I present to you the likely number one political issue in the country for the next several weeks:
The Union of Health and Social Care Professionals (Tehy) rejected an offered labour contract with Finnish municipalities on Saturday, paving the way for a possible strike. On Thursday the other main nurses' union, SuPer, approved the deal.
The PM is not amused:
Prime Minister Matti Vanhanen called the Tehy nursing union's rejection of the local authorities' final contract offer "regrettable" but reiterated that the government would not offer any more money to raise municipal wages.
He said that tax cuts planned over the next few years would have to be cancelled if all wage agreements are as high as those reached so far.
My non-expert feeling is that Tehy's strike will flame out without any significant improvement in the offer. The deal they've been offered is relatively good, they reportedly don't have the money to withstand a long strike, and many of their fellow nurses who are represented by SuPer will keep working. On the flip side, they have the public opinion on their corner, at least on the outset, and the political pressure on the government will quickly become high.

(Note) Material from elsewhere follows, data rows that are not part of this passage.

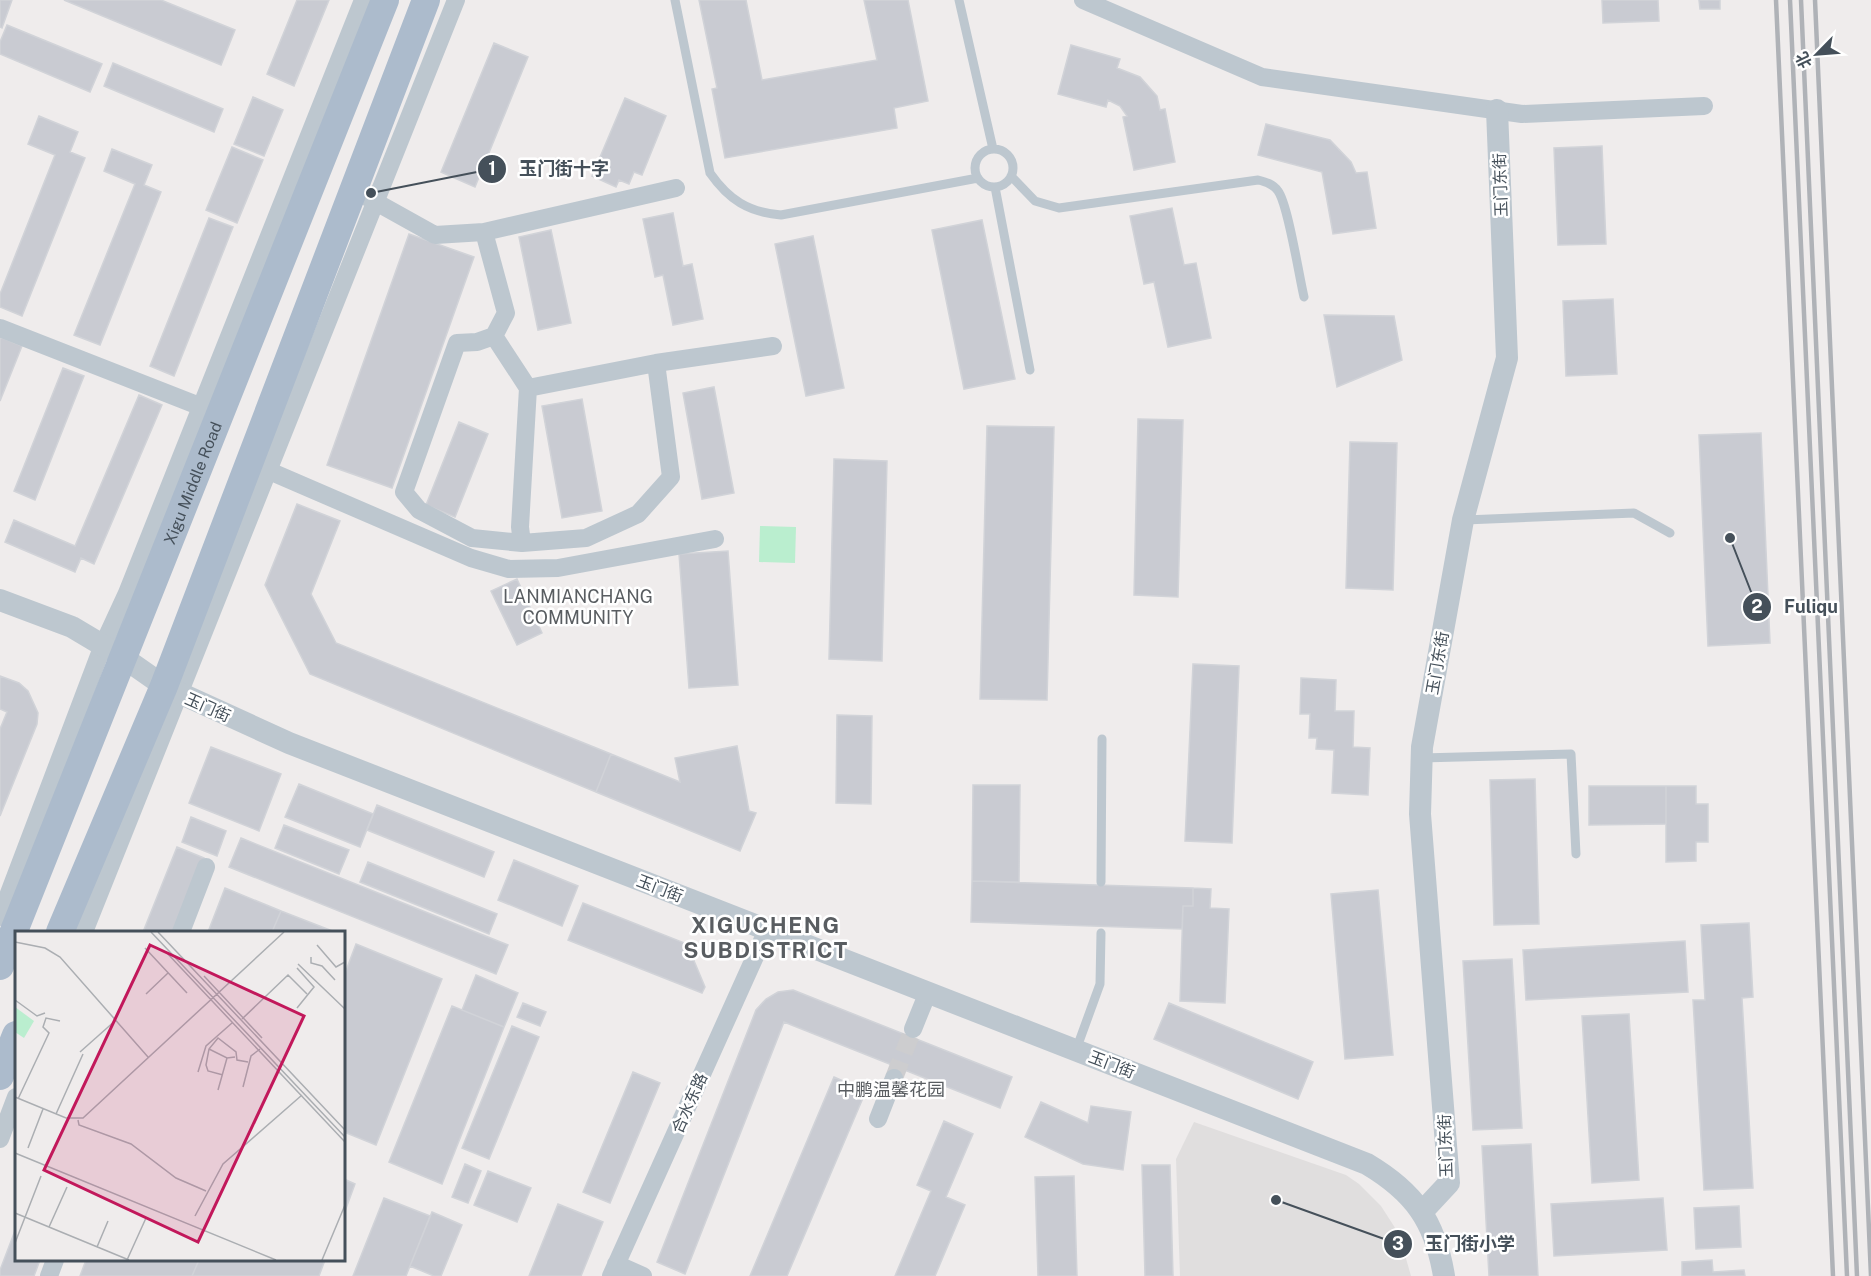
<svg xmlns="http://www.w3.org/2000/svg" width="1871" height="1276" font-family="'Public Sans','Noto Sans SC',sans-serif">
	<rect width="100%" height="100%" fill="#efecec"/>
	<!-- education -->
	<path fill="#e0dede" d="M1194 1122 1346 1175 1359 1184 1381 1206 1399 1234 1411 1276H1180L1176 1159Z"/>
	<!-- green -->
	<path fill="#baeecf" d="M760 526 796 527 795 563 759 562Z"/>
	<!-- building -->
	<path fill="#c9cbd2" stroke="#d1d3d8" stroke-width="1.5" d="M0 0H12L2 28 0 27Z
		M64 0H161L235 30 221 65Z
		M297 0H329L294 86 267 74Z
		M699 0H746L762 80 877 60 864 0H908L928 101 894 108 897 128 725 158 712 89 717 88Z
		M1602 0H1658L1659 21 1603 23Z
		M1699 0H1720V9H1700Z
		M7 25 102 64 90 92 0 54V42Z
		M494 43 528 57 475 187 441 172Z
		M1071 45 1120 59 1117 68 1140 77 1157 96 1160 110 1165 109 1175 162 1134 170 1123 117 1127 116 1120 106 1108 100 1106 107 1058 94Z
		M113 63 223 109 214 132 104 86Z
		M253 97 283 110 264 156 234 144Z
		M625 98 666 116 642 175 634 172 629 184 619 180 616 187 592 176Z
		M39 116 78 132 70 152 85 158 22 316 0 307V294L55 155 28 144Z
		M1266 124 1330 140 1351 162 1356 173 1367 172 1376 228 1333 234 1322 172 1258 155Z
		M1602 146 1606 244 1558 245 1554 148Z
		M232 147 263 160 237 223 206 210Z
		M112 149 152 165 144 185 161 192 100 345 74 335 135 184 104 171Z
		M1172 208 1184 265 1196 263 1211 338 1168 347 1154 282 1144 284 1130 216Z
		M673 213 683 266 692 264 703 319 673 325 663 275 655 277 643 219Z
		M209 218 233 227 174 376 150 366Z
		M982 220 1015 379 964 389 932 230Z
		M551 230 571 323 538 330 519 237Z
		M409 234 474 257 392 488 327 465Z
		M813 236 844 388 806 396 775 244Z
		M1613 299 1617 374 1566 376 1563 301Z
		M1324 315 1394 316 1402 360 1337 387Z
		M0 337 22 346 0 401Z
		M63 368 84 376 35 500 14 491Z
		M714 387 734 493 702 499 683 393Z
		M139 395 162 405 94 564 81 558 75 572 5 542 14 520 75 546Z
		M582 399 602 511 562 518 542 406Z
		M1138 419 1183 420 1178 597 1134 595Z
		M459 422 488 434 455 517 426 505Z
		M987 426 1054 427 1047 700 980 699Z
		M1761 433 1770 643 1708 646 1699 435Z
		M1350 442 1397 443 1393 590 1346 588Z
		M834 459 887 461 882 661 829 659Z
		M297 504 340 521 311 594 336 643 611 754 596 792 310 674 265 585Z
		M728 551 738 685 689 688 679 554Z
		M517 579 542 633 517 645 491 591Z
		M1193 664 1239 666 1232 843 1185 841Z
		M0 676 19 683 28 691 38 713 37 724 0 816V729L7 712 0 709Z
		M1301 678 1336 680 1335 711H1354L1353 747 1370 748 1368 795 1332 793 1334 750 1316 749 1317 738H1309L1310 714H1300Z
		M837 715 872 716 871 804 836 803Z
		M737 746 749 811 756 813 740 851 596 792 611 754 680 782 675 758Z
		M211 747 281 774 259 831 189 803Z
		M1535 779 1539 924 1494 925 1490 780Z
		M299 784 373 814 360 847 285 817Z
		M973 785H1020L1019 882 972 881Z
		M1589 786H1666V824L1589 825Z
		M1666 786H1696V804H1708V842H1696V861L1666 862Z
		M377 805 494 852 484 877 367 830Z
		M191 817 226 831 217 856 182 842Z
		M284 825 349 850 339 874 275 848Z
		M241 838 508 945 496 974 229 867Z
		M177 847 204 858 174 932H143Z
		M514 860 578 886 562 926 498 900Z
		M368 862 497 914 489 934 360 882Z
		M972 881 1193 888V906H1183L1182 929 971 922Z
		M225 888 281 911 272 932H208Z
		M1193 888 1211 889 1210 908 1229 909 1225 1003 1180 1001 1183 906H1193Z
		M1378 890 1393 1055 1345 1059 1331 894Z
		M583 903 687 944 705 987 702 993 568 940Z
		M281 911 335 932H272Z
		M1749 923 1753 997 1742 998 1753 1188 1704 1190 1693 1000H1705L1701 925Z
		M1685 941 1688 992 1526 1000 1523 950Z
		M356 944 442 979 376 1145 344 1132V976Z
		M1512 959 1522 1128 1473 1130 1463 961Z
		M476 975 518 993 504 1027 462 1010Z
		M793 990 1012 1077 1000 1108 784 1022 685 1274 657 1262 756 1010 766 999 778 992Z
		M523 1003 546 1012 540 1026 517 1017Z
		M1169 1003 1313 1062 1298 1099 1154 1039Z
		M452 1006 504 1027 442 1184 389 1162Z
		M1629 1014 1639 1180 1592 1183 1582 1016Z
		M512 1026 539 1037 489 1159 462 1148Z
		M633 1072 660 1083 610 1203 583 1192Z
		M834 1077 866 1091 787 1276H750Z
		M1041 1102 1088 1123 1091 1106 1131 1112 1123 1170 1083 1164 1025 1137Z
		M944 1121 973 1134 946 1197 965 1205 935 1276H895L931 1191 917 1185Z
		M1531 1144 1538 1276H1489L1482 1146Z
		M465 1164 481 1171 468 1203 452 1197Z
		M1142 1165H1170L1173 1276H1145Z
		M488 1171 531 1188 517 1222 474 1205Z
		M1074 1176 1077 1276H1038L1035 1177Z
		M344 1179 355 1184 344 1214Z
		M384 1198 430 1216 406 1276H353Z
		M1663 1198 1667 1250 1554 1256 1551 1204Z
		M558 1204 603 1222 581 1276H529Z
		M1739 1206 1741 1247 1696 1249 1694 1208Z
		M432 1212 462 1225 441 1276H434L410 1266Z
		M16 1228V1260H40L34 1276H0V1270Z
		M86 1260H199L192 1276H80Z
		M199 1260H325L319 1276H192Z
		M1712 1260 1713 1272 1744 1270 1745 1276H1682V1262Z"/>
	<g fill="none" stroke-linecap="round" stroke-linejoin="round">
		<!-- minor-tunnel -->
		<path stroke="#cdcdcf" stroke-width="18" stroke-dasharray="18 9" stroke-linecap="butt" d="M894 1078 913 1029"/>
		<!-- service -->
		<path stroke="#bdc7cf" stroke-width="9" d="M675 0 710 173C729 200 748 212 781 215L978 178
			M959 0 993 149
			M975 168a19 19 0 1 1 38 0a19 19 0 1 1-38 0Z
			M1011 176 1035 201 1059 208 1258 180C1266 182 1273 184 1278 191 1288 204 1299 276 1304 297
			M995 187 1030 370
			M1465 520 1634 513 1670 533
			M1421 758 1571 754 1576 854
			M1101 882 1102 739
			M1076 1050 1100 984 1101 933"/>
		<!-- minor -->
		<path stroke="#bdc7cf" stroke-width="18" d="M1083 0 1262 77 1522 114 1704 106
			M365 196 435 235 484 232 676 188
			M484 232 506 313 494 336 477 342 457 343 404 492 419 510 472 538 522 543 586 538 638 514 671 477 656 363
			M0 328 212 411
			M494 336 528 388 520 527 522 543
			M528 388 656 363 773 346
			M260 467 471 558 509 569 558 568 715 539
			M0 917 103 645 127 593 363 0
			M84 932 456 0
			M181 932 206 867
			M913 1029 928 992
			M878 1119 894 1078
			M0 1139 16 1097
			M616 1264 643 1276
			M49 1276 55 1260
			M611 1276 767 930"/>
		<!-- tertiary -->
		<path stroke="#bdc7cf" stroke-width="22" d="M0 600 72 627 124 658 164 686 289 743 1367 1164C1414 1192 1435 1221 1444 1276
			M1422 1212 1449 1183 1420 814 1422 747 1463 520 1507 358 1497 110"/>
		<!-- primary -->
		<g stroke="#acbbcc" stroke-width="28">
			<path d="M60 932 164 686 426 0"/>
			<path id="s1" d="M0 966 385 0"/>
			<path d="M0 1076 16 1035"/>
		</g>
		<!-- rail -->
		<path stroke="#afb2b7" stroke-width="4.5" d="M1776 0 1833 1276
			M1790 0 1847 1276
			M1801 0 1857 1276
			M1815 0 1871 1276"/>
	</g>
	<g text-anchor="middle" stroke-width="5" stroke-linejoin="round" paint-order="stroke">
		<!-- street labels -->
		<g font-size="16" fill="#45505a" stroke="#fff">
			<text transform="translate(1500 185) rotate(-92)" y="6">玉门东街</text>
			<text dy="6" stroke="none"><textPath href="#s1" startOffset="520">Xigu Middle Road</textPath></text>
			<text transform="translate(1437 663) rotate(-80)" y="6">玉门东街</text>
			<text transform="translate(208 707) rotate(24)" y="6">玉门街</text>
			<text transform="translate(660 888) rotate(21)" y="6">玉门街</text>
			<text transform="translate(1112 1064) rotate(21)" y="6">玉门街</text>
			<text transform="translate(689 1103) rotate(-66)" y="6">合水东路</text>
			<text transform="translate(1445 1146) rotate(-92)" y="6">玉门东街</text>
		</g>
		<!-- neighbourhood labels -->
		<g font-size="18" fill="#595d61" stroke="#fff">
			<text x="578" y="603">LANMIANCHANG<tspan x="578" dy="21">COMMUNITY</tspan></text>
			<text x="891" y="1096">中鹏温馨花园</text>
		</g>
		<!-- district labels -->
		<g font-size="22" font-weight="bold" letter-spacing="1.5" fill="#595d61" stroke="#fff">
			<text x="766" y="933">XIGUCHENG<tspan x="766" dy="25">SUBDISTRICT</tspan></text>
		</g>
	</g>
	<!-- overview -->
	<g transform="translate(15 931)">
		<rect width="330" height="330" fill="#efecec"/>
		<path d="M0 76 19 90 9 107 0 101Z" fill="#baeecf"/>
		<path fill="none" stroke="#abaeb2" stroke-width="1.5" d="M136 1 330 206M143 1 330 199M0 11 30 17 45 26 133 126M302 14 321 36 330 31M130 17 172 62M151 21 330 211M296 26V32L307 35 320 49M283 33 330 78M189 45 247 107M131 63 153 42M0 69 22 85 30 82M282 77 299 56 282 37M227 88 273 44 292 63M194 118 212 127 220 126M65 121 101 89M183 141 191 115 217 92M208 144 193 140 191 134 194 118 203 107 221 121 222 129 233 131M228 156 236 125 245 118M203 159 212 127M0 166 51 187H68L269 1M3 168 34 102 28 96 31 87 45 90M41 183 68 123M63 189 64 194 116 213 161 247 191 260M13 217 28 178M0 222 261 329M0 282 114 329M180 285 208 233 287 164M34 296 52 256M0 312 26 245M82 316 93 290M112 329 131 287M307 329 330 274"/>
		<path fill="#c2185b" fill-opacity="0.15" stroke="#c2185b" stroke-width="3" d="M135 14 289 85 183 311 29 239Z"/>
		<rect width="330" height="330" fill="none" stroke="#45505a" stroke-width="3"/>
	</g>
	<!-- callouts -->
	<path fill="none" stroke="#45505a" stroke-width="2" d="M371 193L492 169M1730 538L1757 607M1276 1200L1398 1244"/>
	<g fill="#45505a" stroke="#fff" stroke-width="2">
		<circle cx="371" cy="193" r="6"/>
		<circle cx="1730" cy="538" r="6"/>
		<circle cx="1276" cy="1200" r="6"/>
		<circle cx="492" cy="169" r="15"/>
		<circle cx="1757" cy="607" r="15"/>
		<circle cx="1398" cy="1244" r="15"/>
	</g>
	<g font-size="18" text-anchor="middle" font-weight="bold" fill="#fff">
		<text x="492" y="175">1</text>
		<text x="1757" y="613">2</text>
		<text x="1398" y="1250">3</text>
	</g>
	<g font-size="18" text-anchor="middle" font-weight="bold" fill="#45505a" stroke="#fff" stroke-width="5" stroke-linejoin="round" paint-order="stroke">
		<text x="564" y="175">玉门街十字</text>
		<text x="1811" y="613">Fuliqu</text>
		<text x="1470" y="1250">玉门街小学</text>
	</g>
	<!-- north arrow -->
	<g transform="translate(1817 54) rotate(245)" stroke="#ffffff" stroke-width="4.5" paint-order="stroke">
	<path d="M0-4.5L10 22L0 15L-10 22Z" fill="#45505a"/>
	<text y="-9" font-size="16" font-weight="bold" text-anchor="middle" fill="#45505a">北</text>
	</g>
</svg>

The National Coalition Party might be wishing right about now that they'd never have emphasized the issue of nurses' pay during the election campaign like they did, because it threatens to come back to bite them and the government in a spectacular way. They didn't promise the infamous 500 euros, but it's still entirely reasonable to blame them for doing their part to set nurses' expectations unrealistically high. The opposition, meanwhile, will be doing what they can to support those expectations.
In conclusion, there's plenty of room here for both the government and Tehy to suffer some injuries.